偏屋很矮,三根木柱两匹木枋,连接到主木扇的后檐柱,这种穿斗式建筑省料实用。八爷木匠的这个创意,叫“骡子屁股”。用火砖砌的灶,在偏屋里像个小舞台,两口铁锅的直径有三米长,木甑快挨到盖瓦的屋顶。阮跛跛儿给榨油坊送了一首山歌谜:大嘴一道箍,热气往上出,天天吞的油菜籽,一吐乌金流。后来,铁匠铺也请八爷修了一个“骡子屁股”,做厕所之用。韩师傅知道铁匠铺不是有意所为,但又不好直说,于是也送给阮师傅一个山歌谜,并且用纸写好,贴在偏屋的板壁外面:小嘴两道篐,热气往下出,天天见你白大胯,满口挂儿胡。阮跛跛儿没让别人知道,连夜把粪桶提走了,把搁在粪桶上的木板蹲位也拆掉搬走了,改成铁器仓库。第二天清早到榨油坊和韩师傅商量:“我送你的木甑谜你保留,你送我的粪桶谜是不是还你啊!”“这是我的不对。”韩师傅说。“首先是我彻底的。”阮跛跛儿接过话头说。后来这两个山歌谜还是从老街传出去了,传遍了整个恩施,成了人们茶余饭后的谈资。现在,每当我想到榨油枋,再想到红土老街文化,就是一个地域乃至一个民族非常宝贵的赖以生存的非物质文化和文化遗产。许多年前,老街还没有我,老街文化就已形成。许多年后,我来了,老街文化还在发展进步。当我离开了老街,我不会因此而不高兴,相反,我会感谢老街,我不但带走了榨油坊,还带走了老街文化,它们被我装进了心里,让我快乐地生活,快乐地面对所有的人和所有的事,好像自己比别人高了许多,重了许多。不仅如此,自己的眼力长了许多,能看清楚别人的长处,尤其是能看得清楚自己的短处。

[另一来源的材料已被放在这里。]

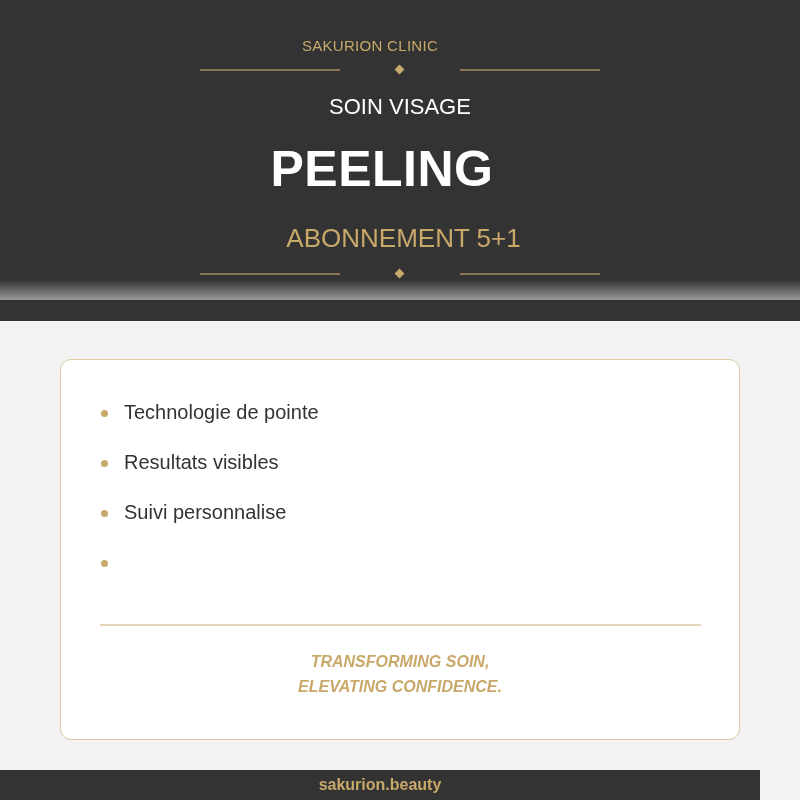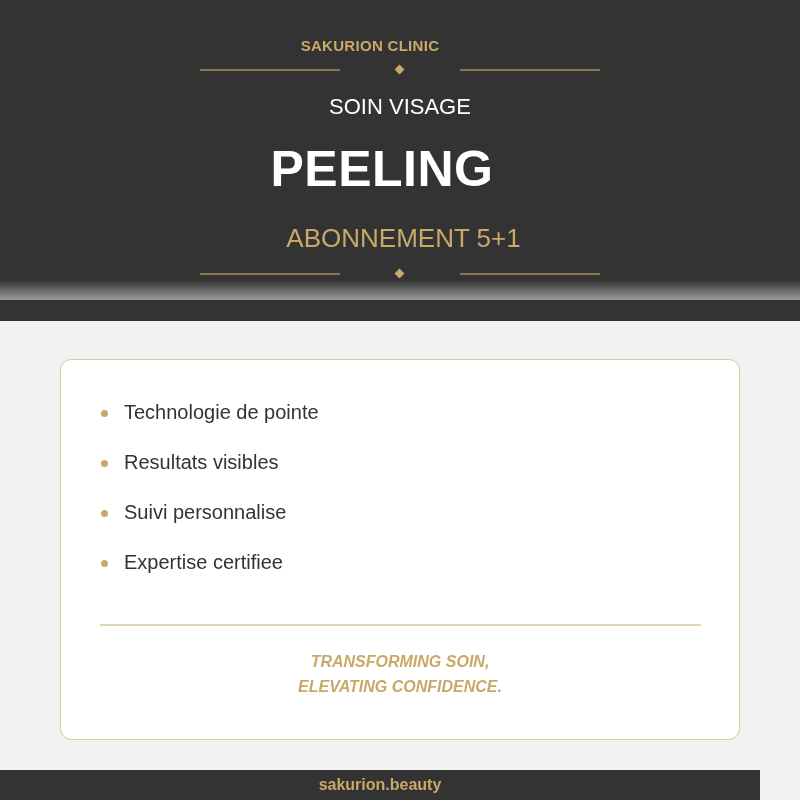--- a/index.html
+++ b/index.html
@@ -9,21 +9,21 @@
     .header {
       position: absolute; left: 0; top: 0; width: 800px; height: 321px;
       background: #333333;
     }
     .header-gradient {
       position: absolute; left: 0; top: 280px; width: 800px; height: 20px;
       background: linear-gradient(to bottom, #333333 0%, #9a9a9a 100%);
     }
     .brand {
       position: absolute; left: 0; top: 37px; width: 740px; text-align: center;
-      color: #c8a96a; font-weight: bold; font-size: 15px; letter-spacing: 0.3px;
+      color: #c8a96a; font-weight: normal; font-size: 15px; letter-spacing: 0.3px;
     }
     .ornament {
       position: absolute; left: 200px; width: 400px; height: 10px;
     }
     .ornament .line {
       position: absolute; top: 4px; height: 2px; width: 140px; background: #8c7650;
     }
     .ornament .line.left { left: 0; }
     .ornament .line.right { left: 260px; }
     .ornament .diamond {
@@ -114,21 +114,20 @@
     <li class="feature">
       <span class="dot"></span>
       <span class="label">Resultats visibles</span>
     </li>
     <li class="feature">
       <span class="dot"></span>
       <span class="label">Suivi personnalise</span>
     </li>
     <li class="feature">
       <span class="dot"></span>
-      <span class="label">Expertise certifiee</span>
     </li>
   </ul>
 
   <div class="divider"></div>
 
   <div class="tagline">
     <div>TRANSFORMING SOIN,</div>
     <div>ELEVATING CONFIDENCE.</div>
   </div>
 </div>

主榨房里,主榨很粗,两头用砖块厚的木枋架固定,横睡在上面的榨,有人那么高。榨和木架都是核桃木,只有这种木质坚硬的材料,才能承载打榨的万钧之力。圆木中心凿“榨河”,榨河的河床正中有一个洞穿的小圆眼,榨出的油就从圆洞流到盆里。河两边设“狗老二”(木卡子),随着码子的增加而移动,码子就是木枋,厚木枋叫“十字码”,薄木枋叫“薄子码”,依次放入榨河挤压油饼,还有几块一头薄一头厚的木枋叫“折脑”,在打榨的时候,用折脑逐步加码。油在强大的挤压中像金水一样流淌出来。在木榨的前面,立有一个四米高的门字架,门字架上吊着一根两头细,中间粗的撞杆,在门字架里站着,像一条鲸。